David J. Shulkin,  Secretary of the U.S. Department of Veterans Affairs (DVA), presented Bowen with the Abraham Lincoln Pillars of Excellence Award at a Washington, DC ceremony February 27th.  Lincoln Awards recognize superior delivery of services, increased access to VA benefits and services, elimination of claims backlogs, addressing veteran homelessness, and innovative state programs.  Alaska’s award was in the latter category.

 

Governor Bill Walker joined Secretary Shulkin in praising the work of Alaska’s OVA.  “Alaskans created this innovative database for 90% less than the program upon which it was modeled,” Walker said,  “and they paid for the work with federal money from the DVA Office of Rural Health.  This is exactly the kind of nimble thinking the Walker/Mallott Administration likes to recognize in our state agencies.  Congratulations to Director Bowen and his team.”  

 

Alaska modeled its VIS program on a system used by Utah’s Division of Veterans Affairs.  Utah paid over $3.5M for their application; the total cost of Alaska’s program was just $100,000.00. 

 

Knowing this cost could not be covered in the midst of a fiscal crisis, OVA explored other ways to deliver the same program.  Once they completed development this year, the Office had created a much better for far under the original cost.

 

“There are now several states using this program model at the reduced price,” Bowen said, “and we have already started our next initiative – to add Alaska’s incarcerated veterans in a separate module.
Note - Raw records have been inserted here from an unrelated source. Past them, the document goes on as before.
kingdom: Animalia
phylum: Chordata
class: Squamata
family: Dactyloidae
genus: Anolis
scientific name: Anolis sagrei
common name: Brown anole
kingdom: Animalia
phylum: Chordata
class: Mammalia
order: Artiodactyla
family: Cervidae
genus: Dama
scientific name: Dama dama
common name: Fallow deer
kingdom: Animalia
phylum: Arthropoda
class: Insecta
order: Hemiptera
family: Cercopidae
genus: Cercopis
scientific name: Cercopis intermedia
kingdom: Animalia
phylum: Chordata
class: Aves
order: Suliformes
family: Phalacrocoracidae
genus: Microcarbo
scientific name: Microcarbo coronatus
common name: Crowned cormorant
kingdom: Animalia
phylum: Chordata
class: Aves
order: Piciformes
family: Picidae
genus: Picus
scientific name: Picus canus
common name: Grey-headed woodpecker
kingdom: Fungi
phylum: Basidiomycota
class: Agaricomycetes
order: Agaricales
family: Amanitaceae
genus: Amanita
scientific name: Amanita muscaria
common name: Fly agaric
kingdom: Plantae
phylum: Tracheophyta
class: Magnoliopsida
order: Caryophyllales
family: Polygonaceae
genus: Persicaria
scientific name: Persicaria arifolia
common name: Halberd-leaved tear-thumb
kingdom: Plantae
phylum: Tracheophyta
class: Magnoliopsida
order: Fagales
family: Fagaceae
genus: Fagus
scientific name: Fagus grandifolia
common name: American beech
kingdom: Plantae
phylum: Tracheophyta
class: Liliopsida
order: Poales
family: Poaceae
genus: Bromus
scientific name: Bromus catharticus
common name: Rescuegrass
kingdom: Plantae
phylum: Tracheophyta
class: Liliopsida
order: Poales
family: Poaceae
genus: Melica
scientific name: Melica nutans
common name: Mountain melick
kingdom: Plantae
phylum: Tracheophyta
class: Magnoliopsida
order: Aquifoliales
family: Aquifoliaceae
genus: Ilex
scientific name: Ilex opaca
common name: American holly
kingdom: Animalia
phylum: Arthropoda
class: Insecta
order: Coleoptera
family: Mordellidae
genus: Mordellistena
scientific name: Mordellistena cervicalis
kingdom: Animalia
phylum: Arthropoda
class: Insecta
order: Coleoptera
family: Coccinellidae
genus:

If we can identify and develop VA benefits packages before these veterans rejoin their communities, we can increase their chances of maintaining new lives as productive citizens instead of re-offending and going back into the corrections system.  That would be a plus for all Alaskans.”

 

Funding for this effort is from an Alaska Mental Health Trust Authority grant.  OVA expects the new module to be up and running later this year.

 

Secretary Shulkin awarded the honor to Alaska at the annual conference of the National Association of State Directors of Veterans Affairs (NASDVA).  He also recognized Virginia, Washington, Alabama, and North Dakota.  Bowen serves as NASDVA Senior Vice President.